Cependant, en dépit des fureurs de l'adversaire, quelques rayons lumineux percèrent ces ténèbres épaisses. Suivons-en les traces.

Nous rencontrons d'abord, en Andalousie, Jean d'Avila, le Bridaine de l'Espagne. Convaincu que le salut ne s'achète pas , il parcourait le pays en annonçant Christ, seul Sauveur, et ne parlait pas de ces prétendus médiateurs que Rome a mis entre l'homme et Dieu. Il poursuivait son fidèle ministère, à l'âge de soixante et dix ans, lorsque l'inquisition mit la main sur lui. Trop pur dans ses moeurs et proclamant avec un zèle condamnable la grande doctrine de l'expiation opérée sur la croix, il s'était attiré la haine de ses confrères et l'inquisition se chargea de l'assouvir. Le vieillard est conduit en prison, mis à la torture et traîné, comme un malfaiteur, devant le tribunal. Celui-ci l'aurait condamné à périr, si de puissants amis n'eussent obtenu son élargissement. Il termina ses jours peu après sa sortie du cachot. Le moment des grands auto-da-fé des chrétiens s'approchait.

Charles V avait pour chapelain un moine nommé Virvès. Cet homme avait parcouru l'Allemagne à la suite du monarque et vu de près les réformés allemands. Leur piété, la pureté de leurs croyances, puisées dans les saintes Ecritures, frappèrent beaucoup le chapelain. De retour en Espagne , il blâma hautement les cruautés exercées contre ceux qui étaient soupçonnés de partager ces doctrines. Un irrésistible attrait l'entraînait vers les vérités évangéliques. En lisant en secret les écrits qu'il avait apportés d'Allemagne et en les confrontant avec la Parole de Dieu, dont, en qualité de prédicateur de la cour, il était pourvu, il s'assura toujours mieux qu'on faisait périr des innocents et que l'Eglise romaine n'était plus l'Eglise de Jésus-Christ.

Epié par l'inquisition, Virvès est déclaré suspect, arraché de son domicile et jeté en prison. Charles V, en remettant au Saint-Office le pouvoir de poursuivre l'hérésie, s'était donné un maître et devait, lui, le plus grand potentat de l'Europe, courber la tête devant l'exécrable tribunal. L'empereur, bientôt informé de l'incarcération de son ami, le vénérable chapelain, ordonne qu'on l'élargisse. L'inquisition brave le monarque et Virvès est détenu pendant quatre ans. Charles insiste; vains efforts. Toutefois son intervention épargna la peine de mort au prisonnier. Après cette longue détention, Virvès est condamné comme hérétique à subir deux ans de pénitence dans un cloître.

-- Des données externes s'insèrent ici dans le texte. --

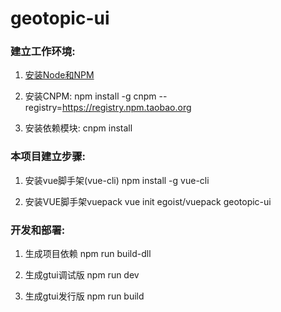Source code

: # geotopic-ui

### 建立工作环境:

1. [安装Node和NPM](https://nodejs.org/en/)

2. 安装CNPM:
npm install -g cnpm --registry=https://registry.npm.taobao.org

3. 安装依赖模块:
cnpm install

### 本项目建立步骤:

1. 安装vue脚手架(vue-cli)
npm install -g vue-cli

2. 安装VUE脚手架vuepack
vue init egoist/vuepack geotopic-ui

### 开发和部署:

1. 生成项目依赖
npm run build-dll

2. 生成gtui调试版
npm run dev

3. 生成gtui发行版
npm run build
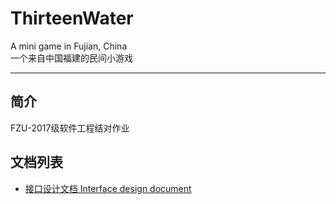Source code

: # ThirteenWater
A mini game in Fujian, China<br>
一个来自中国福建的民间小游戏

------
## 简介
FZU-2017级软件工程结对作业
## 文档列表
- [接口设计文档 Interface design document](https://github.com/MonsterLeague/ThirteenWater/blob/master/docs/Interfaces.md)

Les documents qui nous restent sur ce tressaillement réformiste en Espagne sont bien moins nombreux que ceux sur l'Italie. Les amis de la réforme dans ce dernier pays avaient plus de relations avec l'Allemagne et la Suisse que ceux de la péninsule ibérique. L'oeuvre y fut moins générale, moins agressive qu'au delà des Alpes. Toutefois le peu de données que nous possédons nous montre que ni l'inquisition, ni le despotisme impérial ne pouvaient arrêter les aspirations vers une réforme.